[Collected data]
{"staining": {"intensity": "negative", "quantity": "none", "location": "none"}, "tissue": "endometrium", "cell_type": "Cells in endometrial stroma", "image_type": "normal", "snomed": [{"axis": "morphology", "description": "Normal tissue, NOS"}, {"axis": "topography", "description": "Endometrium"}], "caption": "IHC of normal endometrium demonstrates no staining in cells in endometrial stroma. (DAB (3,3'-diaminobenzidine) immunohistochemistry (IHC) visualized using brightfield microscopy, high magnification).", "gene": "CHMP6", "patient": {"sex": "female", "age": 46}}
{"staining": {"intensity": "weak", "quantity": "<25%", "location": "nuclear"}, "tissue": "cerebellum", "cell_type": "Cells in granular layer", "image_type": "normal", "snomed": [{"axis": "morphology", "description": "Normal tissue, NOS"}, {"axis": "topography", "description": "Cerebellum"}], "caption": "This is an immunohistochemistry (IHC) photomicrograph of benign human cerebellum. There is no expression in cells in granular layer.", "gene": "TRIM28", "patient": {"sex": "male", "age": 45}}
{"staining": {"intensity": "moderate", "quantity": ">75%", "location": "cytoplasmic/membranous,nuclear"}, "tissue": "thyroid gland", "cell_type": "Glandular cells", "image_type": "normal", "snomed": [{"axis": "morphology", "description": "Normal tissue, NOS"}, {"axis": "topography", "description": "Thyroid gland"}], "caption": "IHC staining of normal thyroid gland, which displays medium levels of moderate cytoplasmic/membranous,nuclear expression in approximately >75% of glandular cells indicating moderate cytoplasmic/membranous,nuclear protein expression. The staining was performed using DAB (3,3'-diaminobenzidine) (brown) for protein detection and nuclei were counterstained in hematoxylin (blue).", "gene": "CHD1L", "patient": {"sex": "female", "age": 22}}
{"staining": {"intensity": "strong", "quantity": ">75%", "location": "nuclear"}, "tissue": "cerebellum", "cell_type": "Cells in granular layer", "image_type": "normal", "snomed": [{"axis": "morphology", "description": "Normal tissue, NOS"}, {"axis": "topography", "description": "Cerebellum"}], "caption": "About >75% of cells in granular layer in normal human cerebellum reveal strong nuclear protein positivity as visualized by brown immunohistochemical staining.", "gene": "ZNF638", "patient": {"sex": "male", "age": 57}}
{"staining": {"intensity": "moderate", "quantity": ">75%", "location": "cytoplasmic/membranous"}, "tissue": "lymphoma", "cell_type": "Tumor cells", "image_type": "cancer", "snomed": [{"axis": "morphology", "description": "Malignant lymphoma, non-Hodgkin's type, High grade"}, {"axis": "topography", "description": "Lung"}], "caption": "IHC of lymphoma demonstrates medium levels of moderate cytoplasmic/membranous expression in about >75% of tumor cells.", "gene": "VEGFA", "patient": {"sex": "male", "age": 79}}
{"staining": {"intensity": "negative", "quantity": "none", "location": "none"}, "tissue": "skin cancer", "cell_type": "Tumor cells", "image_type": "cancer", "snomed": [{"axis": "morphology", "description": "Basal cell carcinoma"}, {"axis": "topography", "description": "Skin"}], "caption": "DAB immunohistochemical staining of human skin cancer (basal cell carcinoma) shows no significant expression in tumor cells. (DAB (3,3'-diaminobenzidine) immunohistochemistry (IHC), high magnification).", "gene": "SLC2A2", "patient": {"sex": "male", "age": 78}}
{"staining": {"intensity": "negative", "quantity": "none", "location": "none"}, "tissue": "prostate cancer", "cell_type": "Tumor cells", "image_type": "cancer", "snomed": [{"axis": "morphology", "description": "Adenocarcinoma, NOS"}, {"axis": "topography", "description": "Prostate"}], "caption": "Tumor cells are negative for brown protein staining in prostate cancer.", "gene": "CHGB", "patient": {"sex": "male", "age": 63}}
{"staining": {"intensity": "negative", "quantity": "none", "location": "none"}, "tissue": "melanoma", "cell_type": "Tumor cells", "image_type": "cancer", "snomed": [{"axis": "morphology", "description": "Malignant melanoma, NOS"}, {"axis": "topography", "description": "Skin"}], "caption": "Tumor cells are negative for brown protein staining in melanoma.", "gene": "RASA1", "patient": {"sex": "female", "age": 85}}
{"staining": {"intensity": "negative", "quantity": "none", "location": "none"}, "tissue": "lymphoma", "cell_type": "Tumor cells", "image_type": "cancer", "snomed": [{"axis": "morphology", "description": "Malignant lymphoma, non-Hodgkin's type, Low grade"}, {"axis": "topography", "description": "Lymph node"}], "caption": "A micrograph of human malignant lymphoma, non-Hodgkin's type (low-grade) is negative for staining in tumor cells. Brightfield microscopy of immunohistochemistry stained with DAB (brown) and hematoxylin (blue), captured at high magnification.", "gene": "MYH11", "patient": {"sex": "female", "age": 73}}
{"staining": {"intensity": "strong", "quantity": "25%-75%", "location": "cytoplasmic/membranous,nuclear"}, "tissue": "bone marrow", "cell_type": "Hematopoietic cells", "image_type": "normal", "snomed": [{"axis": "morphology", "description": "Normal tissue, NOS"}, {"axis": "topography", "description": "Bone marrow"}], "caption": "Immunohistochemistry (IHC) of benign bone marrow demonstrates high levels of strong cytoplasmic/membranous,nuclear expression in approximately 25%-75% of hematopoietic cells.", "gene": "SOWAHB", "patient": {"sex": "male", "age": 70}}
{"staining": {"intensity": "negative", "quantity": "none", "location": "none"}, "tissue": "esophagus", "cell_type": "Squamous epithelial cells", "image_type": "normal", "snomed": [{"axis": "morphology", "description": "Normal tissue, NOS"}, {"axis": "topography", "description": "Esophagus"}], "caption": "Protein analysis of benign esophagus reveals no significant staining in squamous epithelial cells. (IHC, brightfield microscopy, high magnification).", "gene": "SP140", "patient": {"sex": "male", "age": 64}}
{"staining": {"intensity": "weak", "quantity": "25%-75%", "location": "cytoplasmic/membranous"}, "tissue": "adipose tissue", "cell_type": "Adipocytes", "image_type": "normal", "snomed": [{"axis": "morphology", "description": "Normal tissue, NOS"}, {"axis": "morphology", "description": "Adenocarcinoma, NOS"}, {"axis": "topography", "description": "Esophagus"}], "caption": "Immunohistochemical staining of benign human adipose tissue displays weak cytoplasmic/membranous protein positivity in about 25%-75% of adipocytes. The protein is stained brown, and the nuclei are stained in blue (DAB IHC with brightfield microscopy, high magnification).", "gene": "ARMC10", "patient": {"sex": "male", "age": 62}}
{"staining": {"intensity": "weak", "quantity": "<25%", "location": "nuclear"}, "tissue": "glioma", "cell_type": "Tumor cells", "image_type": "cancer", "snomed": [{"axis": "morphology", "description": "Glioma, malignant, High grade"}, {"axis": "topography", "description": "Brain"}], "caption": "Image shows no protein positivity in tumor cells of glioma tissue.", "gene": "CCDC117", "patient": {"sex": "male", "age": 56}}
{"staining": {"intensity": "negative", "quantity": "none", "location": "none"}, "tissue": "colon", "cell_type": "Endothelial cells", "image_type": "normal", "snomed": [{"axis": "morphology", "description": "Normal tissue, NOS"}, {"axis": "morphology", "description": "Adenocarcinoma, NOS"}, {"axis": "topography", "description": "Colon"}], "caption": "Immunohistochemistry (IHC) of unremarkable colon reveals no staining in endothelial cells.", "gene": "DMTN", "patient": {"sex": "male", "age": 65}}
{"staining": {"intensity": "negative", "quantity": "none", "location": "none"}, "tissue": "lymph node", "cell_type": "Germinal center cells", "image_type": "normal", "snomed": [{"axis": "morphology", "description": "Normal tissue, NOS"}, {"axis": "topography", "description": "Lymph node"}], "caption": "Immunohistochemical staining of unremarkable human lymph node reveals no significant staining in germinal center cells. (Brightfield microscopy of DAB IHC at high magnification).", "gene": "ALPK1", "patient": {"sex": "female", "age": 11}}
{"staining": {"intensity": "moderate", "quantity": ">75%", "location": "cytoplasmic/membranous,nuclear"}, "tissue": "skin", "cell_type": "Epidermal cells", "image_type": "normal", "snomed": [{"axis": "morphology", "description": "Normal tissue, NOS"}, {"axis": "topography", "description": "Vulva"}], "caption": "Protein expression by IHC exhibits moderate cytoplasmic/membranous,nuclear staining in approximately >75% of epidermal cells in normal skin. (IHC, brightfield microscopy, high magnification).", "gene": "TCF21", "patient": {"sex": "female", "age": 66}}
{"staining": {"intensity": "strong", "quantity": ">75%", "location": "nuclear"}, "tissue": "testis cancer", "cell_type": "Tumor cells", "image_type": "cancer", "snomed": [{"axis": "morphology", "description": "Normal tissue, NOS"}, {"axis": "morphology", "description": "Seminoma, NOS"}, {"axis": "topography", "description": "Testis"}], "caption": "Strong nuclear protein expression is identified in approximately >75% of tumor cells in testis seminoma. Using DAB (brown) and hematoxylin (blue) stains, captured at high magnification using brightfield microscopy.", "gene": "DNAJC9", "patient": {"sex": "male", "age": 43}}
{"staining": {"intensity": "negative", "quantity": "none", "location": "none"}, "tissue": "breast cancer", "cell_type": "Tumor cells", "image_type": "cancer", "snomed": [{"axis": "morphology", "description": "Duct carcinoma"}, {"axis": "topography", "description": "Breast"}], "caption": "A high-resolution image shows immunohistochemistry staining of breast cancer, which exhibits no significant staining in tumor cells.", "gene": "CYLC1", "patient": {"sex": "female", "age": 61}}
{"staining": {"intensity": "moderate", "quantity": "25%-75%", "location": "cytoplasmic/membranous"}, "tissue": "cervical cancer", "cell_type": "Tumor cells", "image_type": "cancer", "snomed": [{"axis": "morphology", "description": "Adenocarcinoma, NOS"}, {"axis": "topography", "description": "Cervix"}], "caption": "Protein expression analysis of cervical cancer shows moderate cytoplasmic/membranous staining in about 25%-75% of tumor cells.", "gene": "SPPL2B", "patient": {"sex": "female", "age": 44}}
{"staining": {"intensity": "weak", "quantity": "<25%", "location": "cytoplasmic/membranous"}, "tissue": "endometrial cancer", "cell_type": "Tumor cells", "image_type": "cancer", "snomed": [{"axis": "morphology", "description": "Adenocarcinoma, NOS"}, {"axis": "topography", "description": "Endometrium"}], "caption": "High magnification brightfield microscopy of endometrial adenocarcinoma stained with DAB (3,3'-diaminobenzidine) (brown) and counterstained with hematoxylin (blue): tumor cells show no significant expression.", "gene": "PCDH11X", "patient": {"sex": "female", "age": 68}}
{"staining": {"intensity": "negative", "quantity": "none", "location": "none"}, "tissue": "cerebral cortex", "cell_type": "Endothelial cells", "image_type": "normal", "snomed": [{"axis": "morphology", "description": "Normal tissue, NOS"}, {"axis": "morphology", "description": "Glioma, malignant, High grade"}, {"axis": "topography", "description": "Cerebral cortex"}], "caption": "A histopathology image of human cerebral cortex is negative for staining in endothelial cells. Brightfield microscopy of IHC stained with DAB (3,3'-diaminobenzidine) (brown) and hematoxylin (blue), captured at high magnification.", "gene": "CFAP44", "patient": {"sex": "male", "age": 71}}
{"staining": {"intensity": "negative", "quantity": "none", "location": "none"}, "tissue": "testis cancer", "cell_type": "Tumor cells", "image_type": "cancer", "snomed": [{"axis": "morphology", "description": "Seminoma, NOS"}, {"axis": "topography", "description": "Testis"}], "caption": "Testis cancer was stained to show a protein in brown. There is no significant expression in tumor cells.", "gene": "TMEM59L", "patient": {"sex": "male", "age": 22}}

Exercise description —
Lines that include the word "layer" are to be extracted from the data above.

Exercise output —
{"staining": {"intensity": "weak", "quantity": "<25%", "location": "nuclear"}, "tissue": "cerebellum", "cell_type": "Cells in granular layer", "image_type": "normal", "snomed": [{"axis": "morphology", "description": "Normal tissue, NOS"}, {"axis": "topography", "description": "Cerebellum"}], "caption": "This is an immunohistochemistry (IHC) photomicrograph of benign human cerebellum. There is no expression in cells in granular layer.", "gene": "TRIM28", "patient": {"sex": "male", "age": 45}}
{"staining": {"intensity": "strong", "quantity": ">75%", "location": "nuclear"}, "tissue": "cerebellum", "cell_type": "Cells in granular layer", "image_type": "normal", "snomed": [{"axis": "morphology", "description": "Normal tissue, NOS"}, {"axis": "topography", "description": "Cerebellum"}], "caption": "About >75% of cells in granular layer in normal human cerebellum reveal strong nuclear protein positivity as visualized by brown immunohistochemical staining.", "gene": "ZNF638", "patient": {"sex": "male", "age": 57}}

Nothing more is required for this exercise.